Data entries

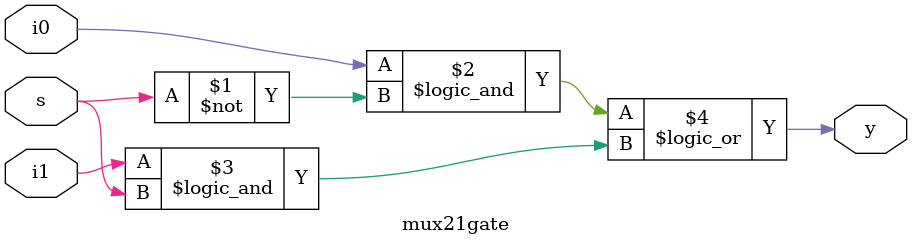
<source format=v>
module mux21gate(i0,i1,s,y);
input i0,i1,s;
output y;
assign y=(i0 && (~s)) || (i1 && s);
//we can also use bitwise operators here or the conditional operator
endmodule

</source>
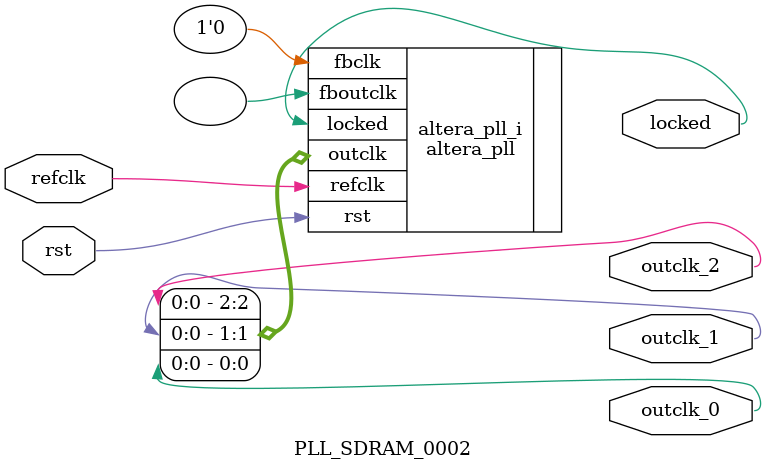
<source format=v>
`timescale 1ns/10ps
module  PLL_SDRAM_0002(

	// interface 'refclk'
	input wire refclk,

	// interface 'reset'
	input wire rst,

	// interface 'outclk0'
	output wire outclk_0,

	// interface 'outclk1'
	output wire outclk_1,

	// interface 'outclk2'
	output wire outclk_2,

	// interface 'locked'
	output wire locked
);

	altera_pll #(
		.fractional_vco_multiplier("false"),
		.reference_clock_frequency("50.0 MHz"),
		.operation_mode("normal"),
		.number_of_clocks(3),
		.output_clock_frequency0("143.000000 MHz"),
		.phase_shift0("0 ps"),
		.duty_cycle0(50),
		.output_clock_frequency1("143.000000 MHz"),
		.phase_shift1("1748 ps"),
		.duty_cycle1(50),
		.output_clock_frequency2("102.142857 MHz"),
		.phase_shift2("0 ps"),
		.duty_cycle2(50),
		.output_clock_frequency3("0 MHz"),
		.phase_shift3("0 ps"),
		.duty_cycle3(50),
		.output_clock_frequency4("0 MHz"),
		.phase_shift4("0 ps"),
		.duty_cycle4(50),
		.output_clock_frequency5("0 MHz"),
		.phase_shift5("0 ps"),
		.duty_cycle5(50),
		.output_clock_frequency6("0 MHz"),
		.phase_shift6("0 ps"),
		.duty_cycle6(50),
		.output_clock_frequency7("0 MHz"),
		.phase_shift7("0 ps"),
		.duty_cycle7(50),
		.output_clock_frequency8("0 MHz"),
		.phase_shift8("0 ps"),
		.duty_cycle8(50),
		.output_clock_frequency9("0 MHz"),
		.phase_shift9("0 ps"),
		.duty_cycle9(50),
		.output_clock_frequency10("0 MHz"),
		.phase_shift10("0 ps"),
		.duty_cycle10(50),
		.output_clock_frequency11("0 MHz"),
		.phase_shift11("0 ps"),
		.duty_cycle11(50),
		.output_clock_frequency12("0 MHz"),
		.phase_shift12("0 ps"),
		.duty_cycle12(50),
		.output_clock_frequency13("0 MHz"),
		.phase_shift13("0 ps"),
		.duty_cycle13(50),
		.output_clock_frequency14("0 MHz"),
		.phase_shift14("0 ps"),
		.duty_cycle14(50),
		.output_clock_frequency15("0 MHz"),
		.phase_shift15("0 ps"),
		.duty_cycle15(50),
		.output_clock_frequency16("0 MHz"),
		.phase_shift16("0 ps"),
		.duty_cycle16(50),
		.output_clock_frequency17("0 MHz"),
		.phase_shift17("0 ps"),
		.duty_cycle17(50),
		.pll_type("General"),
		.pll_subtype("General")
	) altera_pll_i (
		.rst	(rst),
		.outclk	({outclk_2, outclk_1, outclk_0}),
		.locked	(locked),
		.fboutclk	( ),
		.fbclk	(1'b0),
		.refclk	(refclk)
	);
endmodule


</source>
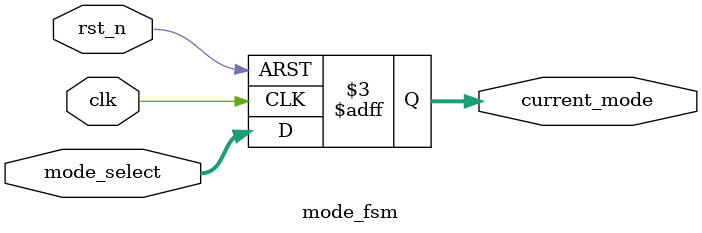
<source format=v>
module mode_fsm(
    input wire clk,
    input wire rst_n,
    input wire [3:0] mode_select,
    output reg [3:0] current_mode
);
    
    // 状态转移逻辑
    always @(posedge clk or negedge rst_n) begin
        if (!rst_n) begin
 			current_mode <= 4'd0;
		end else begin
			current_mode <= mode_select;
		end
	end
endmodule

</source>
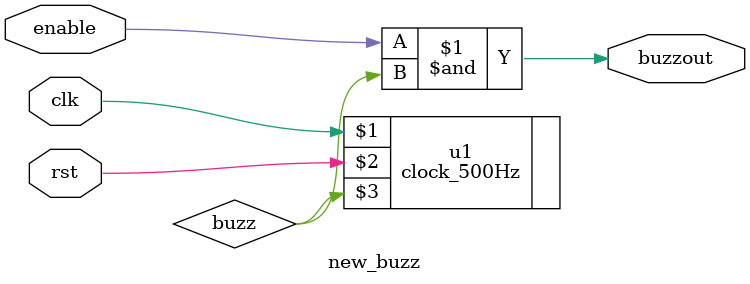
<source format=v>
`timescale 1ns / 1ps


module new_buzz(
input enable,
input rst,
input clk,
output buzzout
    );
    //reg buzzout;
    wire buzz;
    clock_500Hz u1(clk,rst,buzz);
    assign buzzout = enable&buzz;
endmodule

</source>
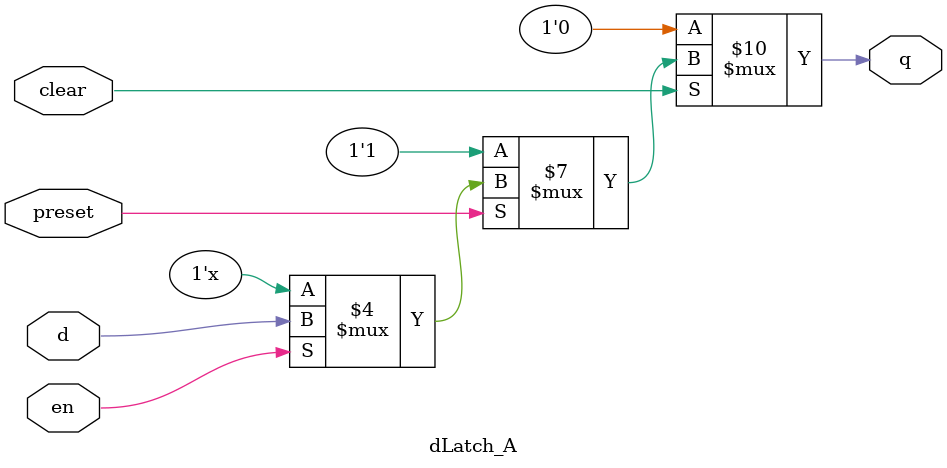
<source format=v>
module dLatch_A(input d,en,preset,clear,output reg q);
always@(*)
begin
if(~clear)
q<=0;
else if(~preset)
q<=1;
else if(en)
q<=d;
end
endmodule
</source>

### The problem
What is needed is an exact copy of every entry, with the pictures removed.

### Expected output
<source format=v>
module mux21gate(i0,i1,s,y);
input i0,i1,s;
output y;
assign y=(i0 && (~s)) || (i1 && s);
//we can also use bitwise operators here or the conditional operator
endmodule

</source>
<source format=v>
`timescale 1ns/10ps
module  PLL_SDRAM_0002(

	// interface 'refclk'
	input wire refclk,

	// interface 'reset'
	input wire rst,

	// interface 'outclk0'
	output wire outclk_0,

	// interface 'outclk1'
	output wire outclk_1,

	// interface 'outclk2'
	output wire outclk_2,

	// interface 'locked'
	output wire locked
);

	altera_pll #(
		.fractional_vco_multiplier("false"),
		.reference_clock_frequency("50.0 MHz"),
		.operation_mode("normal"),
		.number_of_clocks(3),
		.output_clock_frequency0("143.000000 MHz"),
		.phase_shift0("0 ps"),
		.duty_cycle0(50),
		.output_clock_frequency1("143.000000 MHz"),
		.phase_shift1("1748 ps"),
		.duty_cycle1(50),
		.output_clock_frequency2("102.142857 MHz"),
		.phase_shift2("0 ps"),
		.duty_cycle2(50),
		.output_clock_frequency3("0 MHz"),
		.phase_shift3("0 ps"),
		.duty_cycle3(50),
		.output_clock_frequency4("0 MHz"),
		.phase_shift4("0 ps"),
		.duty_cycle4(50),
		.output_clock_frequency5("0 MHz"),
		.phase_shift5("0 ps"),
		.duty_cycle5(50),
		.output_clock_frequency6("0 MHz"),
		.phase_shift6("0 ps"),
		.duty_cycle6(50),
		.output_clock_frequency7("0 MHz"),
		.phase_shift7("0 ps"),
		.duty_cycle7(50),
		.output_clock_frequency8("0 MHz"),
		.phase_shift8("0 ps"),
		.duty_cycle8(50),
		.output_clock_frequency9("0 MHz"),
		.phase_shift9("0 ps"),
		.duty_cycle9(50),
		.output_clock_frequency10("0 MHz"),
		.phase_shift10("0 ps"),
		.duty_cycle10(50),
		.output_clock_frequency11("0 MHz"),
		.phase_shift11("0 ps"),
		.duty_cycle11(50),
		.output_clock_frequency12("0 MHz"),
		.phase_shift12("0 ps"),
		.duty_cycle12(50),
		.output_clock_frequency13("0 MHz"),
		.phase_shift13("0 ps"),
		.duty_cycle13(50),
		.output_clock_frequency14("0 MHz"),
		.phase_shift14("0 ps"),
		.duty_cycle14(50),
		.output_clock_frequency15("0 MHz"),
		.phase_shift15("0 ps"),
		.duty_cycle15(50),
		.output_clock_frequency16("0 MHz"),
		.phase_shift16("0 ps"),
		.duty_cycle16(50),
		.output_clock_frequency17("0 MHz"),
		.phase_shift17("0 ps"),
		.duty_cycle17(50),
		.pll_type("General"),
		.pll_subtype("General")
	) altera_pll_i (
		.rst	(rst),
		.outclk	({outclk_2, outclk_1, outclk_0}),
		.locked	(locked),
		.fboutclk	( ),
		.fbclk	(1'b0),
		.refclk	(refclk)
	);
endmodule


</source>
<source format=v>
module mode_fsm(
    input wire clk,
    input wire rst_n,
    input wire [3:0] mode_select,
    output reg [3:0] current_mode
);
    
    // 状态转移逻辑
    always @(posedge clk or negedge rst_n) begin
        if (!rst_n) begin
 			current_mode <= 4'd0;
		end else begin
			current_mode <= mode_select;
		end
	end
endmodule

</source>
<source format=v>
`timescale 1ns / 1ps


module new_buzz(
input enable,
input rst,
input clk,
output buzzout
    );
    //reg buzzout;
    wire buzz;
    clock_500Hz u1(clk,rst,buzz);
    assign buzzout = enable&buzz;
endmodule

</source>
<source format=v>
module dLatch_A(input d,en,preset,clear,output reg q);
always@(*)
begin
if(~clear)
q<=0;
else if(~preset)
q<=1;
else if(en)
q<=d;
end
endmodule
</source>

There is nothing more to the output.